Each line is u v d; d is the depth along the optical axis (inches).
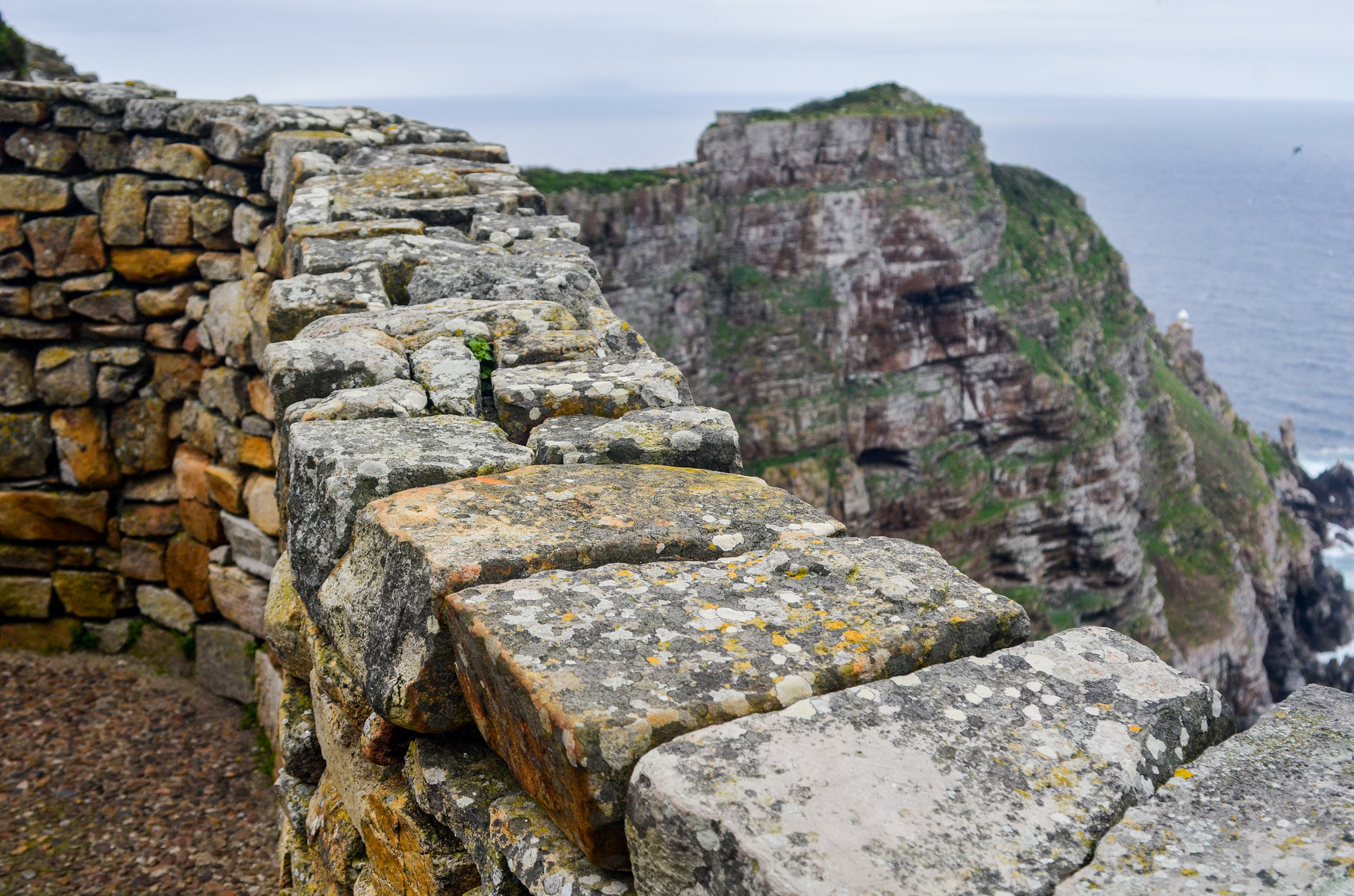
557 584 100.5
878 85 2010.3
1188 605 2330.2
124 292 406.3
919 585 102.3
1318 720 85.2
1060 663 91.7
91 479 415.2
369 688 110.3
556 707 81.4
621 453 139.9
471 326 183.3
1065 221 2394.2
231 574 400.2
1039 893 67.8
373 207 271.4
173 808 333.1
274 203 378.3
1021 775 77.6
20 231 403.2
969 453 1996.8
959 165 1967.3
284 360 161.9
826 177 1840.6
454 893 111.0
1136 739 82.0
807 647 92.0
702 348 1785.2
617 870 85.2
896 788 75.2
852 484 1861.5
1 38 495.8
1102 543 2060.8
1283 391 6668.3
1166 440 2516.0
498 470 132.6
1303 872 66.4
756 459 1835.6
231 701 401.4
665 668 87.6
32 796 330.3
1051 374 2016.5
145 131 399.9
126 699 395.9
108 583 422.9
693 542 112.1
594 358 176.9
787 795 73.7
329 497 125.0
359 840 138.6
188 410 411.5
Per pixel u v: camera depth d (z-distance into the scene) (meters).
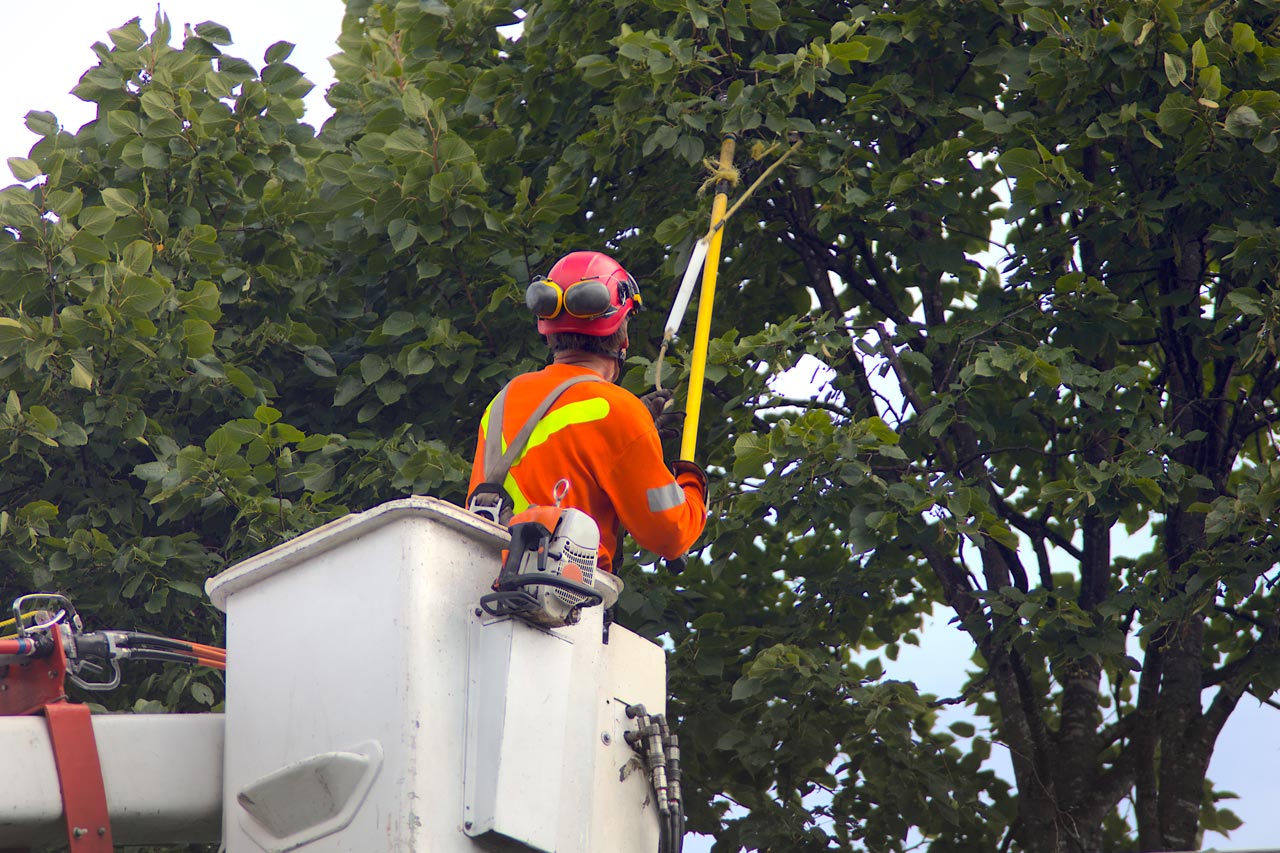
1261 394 34.44
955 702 33.03
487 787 11.08
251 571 12.31
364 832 11.02
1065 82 29.55
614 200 33.41
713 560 30.69
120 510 28.52
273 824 11.71
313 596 11.97
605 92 33.03
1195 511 27.62
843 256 35.53
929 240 33.97
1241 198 29.70
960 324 30.66
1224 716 33.56
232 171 30.44
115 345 27.58
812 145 30.64
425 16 33.94
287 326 30.11
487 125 33.72
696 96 29.69
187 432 30.12
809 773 32.25
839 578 32.72
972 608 33.22
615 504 13.29
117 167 30.52
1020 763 33.66
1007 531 26.97
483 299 30.84
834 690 28.62
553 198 30.09
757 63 29.19
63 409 28.33
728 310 36.06
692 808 30.94
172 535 29.73
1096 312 29.42
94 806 12.28
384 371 29.44
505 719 11.23
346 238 30.19
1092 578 34.25
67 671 12.97
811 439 27.12
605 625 13.20
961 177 30.69
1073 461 35.59
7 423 26.73
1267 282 27.98
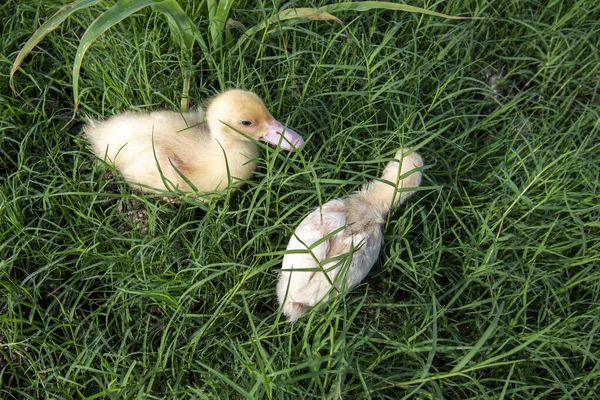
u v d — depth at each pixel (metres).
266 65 0.61
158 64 0.60
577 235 0.56
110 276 0.52
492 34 0.67
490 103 0.63
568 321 0.51
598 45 0.66
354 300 0.48
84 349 0.48
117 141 0.54
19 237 0.53
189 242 0.53
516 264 0.52
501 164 0.57
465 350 0.50
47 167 0.56
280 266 0.53
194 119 0.57
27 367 0.50
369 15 0.64
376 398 0.49
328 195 0.55
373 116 0.59
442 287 0.54
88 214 0.53
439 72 0.63
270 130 0.53
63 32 0.62
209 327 0.50
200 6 0.60
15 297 0.50
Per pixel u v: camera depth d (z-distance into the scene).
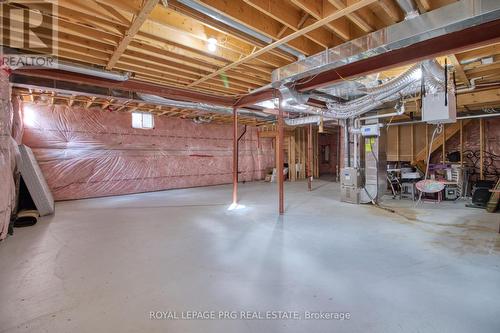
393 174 7.18
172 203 6.20
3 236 3.42
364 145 6.10
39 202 4.89
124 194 7.64
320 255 2.93
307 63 3.18
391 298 2.05
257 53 3.08
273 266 2.66
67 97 5.76
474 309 1.90
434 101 3.45
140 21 2.38
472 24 2.09
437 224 4.15
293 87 3.92
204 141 9.62
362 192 5.87
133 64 3.60
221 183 10.09
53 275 2.48
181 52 3.16
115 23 2.60
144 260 2.84
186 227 4.12
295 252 3.03
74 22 2.52
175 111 7.65
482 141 7.11
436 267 2.59
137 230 3.97
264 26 2.62
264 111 6.69
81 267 2.66
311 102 4.92
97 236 3.68
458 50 2.50
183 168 9.02
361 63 3.23
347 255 2.92
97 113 7.26
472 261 2.72
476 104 5.73
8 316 1.85
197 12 2.39
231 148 10.43
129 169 7.79
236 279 2.40
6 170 3.49
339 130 10.59
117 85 4.05
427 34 2.24
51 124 6.56
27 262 2.78
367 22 2.52
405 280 2.34
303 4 2.18
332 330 1.70
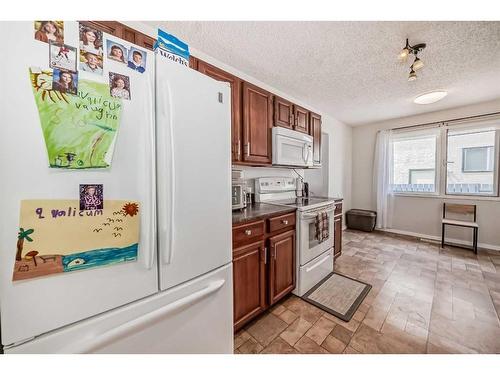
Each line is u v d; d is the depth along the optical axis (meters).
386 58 1.90
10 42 0.54
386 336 1.46
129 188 0.73
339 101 3.00
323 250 2.26
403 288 2.07
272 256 1.71
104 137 0.68
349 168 4.46
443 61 1.93
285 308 1.79
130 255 0.75
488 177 3.12
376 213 4.09
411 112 3.52
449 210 3.33
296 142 2.36
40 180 0.58
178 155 0.87
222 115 1.09
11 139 0.54
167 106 0.81
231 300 1.18
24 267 0.57
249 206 2.06
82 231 0.65
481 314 1.67
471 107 3.14
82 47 0.64
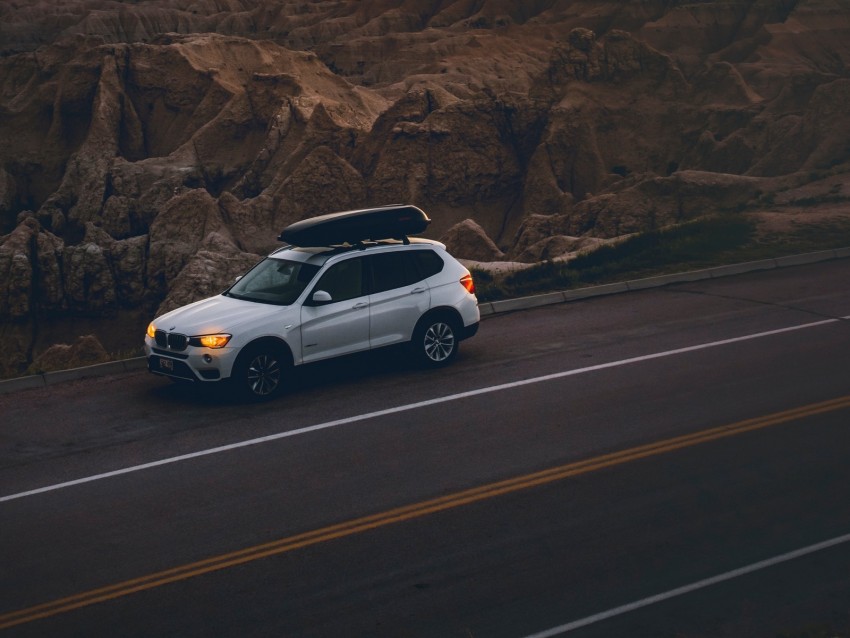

- - - - - - -

#### [Work order]
With the pictures stripped out, return each record word for word.

#### [Output for this task]
Each line is u v d; d is the depth along the optical axis (inches).
557 584 100.5
878 85 2010.3
1188 605 2330.2
124 292 406.3
919 585 102.3
1318 720 85.2
1060 663 91.7
91 479 415.2
369 688 110.3
556 707 81.4
621 453 139.9
471 326 183.3
1065 221 2394.2
231 574 400.2
1039 893 67.8
373 207 271.4
173 808 333.1
274 203 378.3
1021 775 77.6
20 231 403.2
969 453 1996.8
959 165 1967.3
284 360 161.9
826 177 1840.6
454 893 111.0
1136 739 82.0
807 647 92.0
702 348 1785.2
617 870 85.2
896 788 75.2
852 484 1861.5
1 38 495.8
1102 543 2060.8
1283 391 6668.3
1166 440 2516.0
498 470 132.6
1303 872 66.4
756 459 1835.6
231 701 401.4
665 668 87.6
32 796 330.3
1051 374 2016.5
145 131 399.9
126 699 395.9
108 583 422.9
693 542 112.1
594 358 176.9
787 795 73.7
329 497 125.0
359 840 138.6
188 410 411.5
Per pixel u v: camera depth d (z-distance into the scene) (meters).
1261 394 34.44
955 702 33.03
487 787 11.08
251 571 12.31
364 832 11.02
1065 82 29.55
614 200 33.41
713 560 30.69
120 510 28.52
273 824 11.71
313 596 11.97
605 92 33.03
1195 511 27.62
843 256 35.53
929 240 33.97
1241 198 29.70
960 324 30.66
1224 716 33.56
232 171 30.44
115 345 27.58
812 145 30.64
425 16 33.94
287 326 30.11
487 125 33.72
696 96 29.69
187 432 30.12
809 773 32.25
839 578 32.72
972 608 33.22
615 504 13.29
117 167 30.52
1020 763 33.66
1007 531 26.97
483 299 30.84
834 690 28.62
553 198 30.09
757 63 29.19
63 409 28.33
728 310 36.06
692 808 30.94
172 535 29.73
1096 312 29.42
94 806 12.28
384 371 29.44
505 719 11.23
346 238 30.19
1092 578 34.25
67 671 12.97
811 439 27.12
605 625 13.20
961 177 30.69
1073 461 35.59
7 423 26.73
1267 282 27.98
u v d — depth at each pixel (metres).
266 65 0.61
158 64 0.60
577 235 0.56
110 276 0.52
492 34 0.67
490 103 0.63
568 321 0.51
598 45 0.66
354 300 0.48
84 349 0.48
117 141 0.54
19 237 0.53
189 242 0.53
516 264 0.52
501 164 0.57
465 350 0.50
47 167 0.56
280 266 0.53
194 119 0.57
27 367 0.50
369 15 0.64
376 398 0.49
328 195 0.55
373 116 0.59
442 287 0.54
88 214 0.53
439 72 0.63
270 130 0.53
63 32 0.62
209 327 0.50
200 6 0.60
15 297 0.50
Per pixel u v: camera depth d (z-distance into the scene).
393 174 7.18
172 203 6.20
3 236 3.42
364 145 6.10
39 202 4.89
124 194 7.64
320 255 2.93
307 63 3.18
391 298 2.05
257 53 3.08
273 266 2.66
67 97 5.76
474 309 1.90
434 101 3.45
140 21 2.38
472 24 2.09
437 224 4.15
293 87 3.92
204 141 9.62
362 192 5.87
133 64 3.60
221 183 10.09
53 275 2.48
181 52 3.16
115 23 2.60
144 260 2.84
186 227 4.12
295 252 3.03
74 22 2.52
175 111 7.65
482 141 7.11
436 267 2.59
137 230 3.97
264 26 2.62
264 111 6.69
81 267 2.66
311 102 4.92
97 236 3.68
458 50 2.50
183 168 9.02
361 63 3.23
347 255 2.92
97 113 7.26
472 261 2.72
476 104 5.73
8 316 1.85
197 12 2.39
231 148 10.43
129 169 7.79
236 279 2.40
6 170 3.49
339 130 10.59
117 85 4.05
427 34 2.24
51 124 6.56
27 262 2.78
367 22 2.52
405 280 2.34
303 4 2.18
332 330 1.70
Each line is u v d; d is the depth along the optical axis (meters).
386 58 1.90
10 42 0.54
386 336 1.46
129 188 0.73
339 101 3.00
323 250 2.26
403 288 2.07
272 256 1.71
104 137 0.68
349 168 4.46
443 61 1.93
285 308 1.79
130 255 0.75
488 177 3.12
376 213 4.09
411 112 3.52
449 210 3.33
296 142 2.36
40 180 0.58
178 155 0.87
222 115 1.09
11 139 0.54
167 106 0.81
231 300 1.18
24 267 0.57
249 206 2.06
82 231 0.65
481 314 1.67
471 107 3.14
82 47 0.64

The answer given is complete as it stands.